I agree with your friends in that you deserve the best. Everyone deserves to go out and find their soulmate. I just married mine in September. I hope that you can find the happiness that I have found.:pray:
leelee88
01-23-2008, 08:43 AM
I know it is so hard to have this Disease, and to have to deal with someone that is not supportive has to even be so much harder. You do deserve so much more. But only you can make that decision.
As far as your treatments with IC there are so many more out there. If the DMSO is not working I would ask the Dr about other meds..
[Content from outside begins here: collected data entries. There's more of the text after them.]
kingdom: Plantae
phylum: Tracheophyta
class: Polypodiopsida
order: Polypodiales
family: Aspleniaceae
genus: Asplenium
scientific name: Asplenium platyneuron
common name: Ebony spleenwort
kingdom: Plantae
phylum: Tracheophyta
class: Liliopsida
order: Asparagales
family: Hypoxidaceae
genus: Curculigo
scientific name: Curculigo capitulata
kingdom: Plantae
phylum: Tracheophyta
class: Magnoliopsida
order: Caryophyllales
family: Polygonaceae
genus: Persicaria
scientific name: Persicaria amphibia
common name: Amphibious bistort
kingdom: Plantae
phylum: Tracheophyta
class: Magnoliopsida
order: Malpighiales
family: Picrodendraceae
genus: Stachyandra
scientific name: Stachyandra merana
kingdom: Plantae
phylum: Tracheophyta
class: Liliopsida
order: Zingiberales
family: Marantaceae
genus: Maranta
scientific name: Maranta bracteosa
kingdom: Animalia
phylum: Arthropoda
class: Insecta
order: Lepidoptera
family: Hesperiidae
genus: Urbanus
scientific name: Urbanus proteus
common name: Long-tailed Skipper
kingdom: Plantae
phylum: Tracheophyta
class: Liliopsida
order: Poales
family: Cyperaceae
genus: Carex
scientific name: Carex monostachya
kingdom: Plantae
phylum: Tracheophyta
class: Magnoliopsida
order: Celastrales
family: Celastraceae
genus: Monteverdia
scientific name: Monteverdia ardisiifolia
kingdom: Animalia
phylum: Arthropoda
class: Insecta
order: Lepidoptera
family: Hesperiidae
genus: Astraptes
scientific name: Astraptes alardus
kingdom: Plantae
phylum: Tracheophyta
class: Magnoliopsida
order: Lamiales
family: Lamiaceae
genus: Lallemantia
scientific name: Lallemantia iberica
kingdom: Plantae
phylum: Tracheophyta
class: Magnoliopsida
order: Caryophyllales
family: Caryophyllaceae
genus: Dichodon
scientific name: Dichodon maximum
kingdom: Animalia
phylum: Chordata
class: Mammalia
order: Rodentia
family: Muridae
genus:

Good luck and I hope everything works out.
SharonA
01-23-2008, 08:48 AM
Since you said that you need someone to talk to, have you thought about going to a theripist or counselor? You may find that very helpful. They are trained to listen and help guide you to find your answers. I have done this in the past and it helped me tremendously when I was trying to work through a difficult situation. I went to a County Mental Health Center and I was not charged.
(((Hugs)))
windchaser
01-23-2008, 08:49 AM
my problem is is that i know if i leave his father and his faters family would not make the time to see him and i know that it would hurt my son to not see his dad and grandparents and his grandparents tell me that that would be my fault cuz i left.. :(
sickofmybladder
01-23-2008, 09:11 AM
Windchaser-
My ex and my daughter's father was full of reasons why I should stay with him - and I had alot of the same worries you do now - - I will tell you that we are BOTH are absolutely better off that I DIDN'T stay with him. I think the counselor is a great idea - it will help you build your self esteem and get you on a path towards a happier life.